# Selected passage:
________________________________________

In July, Barwell was posted away to No. 125 Squadron as a flight lieutenant. This was a newly formed night fighter unit at Colerne and equipped with Defiants before shifting to Fairwood Common where it became operational in late September. Tasked with the aerial defence of South Wales and Bristol, it was largely unsuccessful in this role. By the end of the year Barwell was leading the unit as an acting squadron leader. It began to receive the Bristol Beaufighter heavy fighter in February 1942 but at the same time, the rank to lead the squadron was upgraded to wing commander. As a result of this, Barwell had to relinquish command and stepped down to lead one of its flights.

With the new aircraft, Barwell's squadron began to make successful interceptions and on the night of 2 July, he damaged a Dornier Do 217 medium bomber near Cardiff. The previous day, his brother Philip, at the time commander of the RAF station at Biggin Hill, was shot down and killed; flying in company with Squadron Leader Bobby Oxspring, the pair were attacked by RAF fighters in an incident of friendly fire, Philip going down into the English Channel.} Barwell went to a staff posting in September, being assigned to the headquarters of No. 10 Group. He was mentioned in despatches in the 1943 New Year Honours.

________________________________________

# Listed records:

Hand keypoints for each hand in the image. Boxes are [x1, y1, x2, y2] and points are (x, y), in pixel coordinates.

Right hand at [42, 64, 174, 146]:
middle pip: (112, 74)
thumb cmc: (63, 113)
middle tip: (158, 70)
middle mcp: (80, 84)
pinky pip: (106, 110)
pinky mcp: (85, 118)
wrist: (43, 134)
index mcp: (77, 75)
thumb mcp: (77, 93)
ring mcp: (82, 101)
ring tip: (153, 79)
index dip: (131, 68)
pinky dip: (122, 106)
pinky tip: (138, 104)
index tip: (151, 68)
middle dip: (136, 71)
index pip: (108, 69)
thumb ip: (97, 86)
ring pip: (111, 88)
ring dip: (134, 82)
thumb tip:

________________________________________

# The problem:
Return the portion of the passage on Barwell's service that opens with the words containing "With the new" and closes with "New Year Honours.", copied without any change. The items are separate from the passage on Barwell's service and are not part of it.

# Solution for this exercise:
With the new aircraft, Barwell's squadron began to make successful interceptions and on the night of 2 July, he damaged a Dornier Do 217 medium bomber near Cardiff. The previous day, his brother Philip, at the time commander of the RAF station at Biggin Hill, was shot down and killed; flying in company with Squadron Leader Bobby Oxspring, the pair were attacked by RAF fighters in an incident of friendly fire, Philip going down into the English Channel.} Barwell went to a staff posting in September, being assigned to the headquarters of No. 10 Group. He was mentioned in despatches in the 1943 New Year Honours.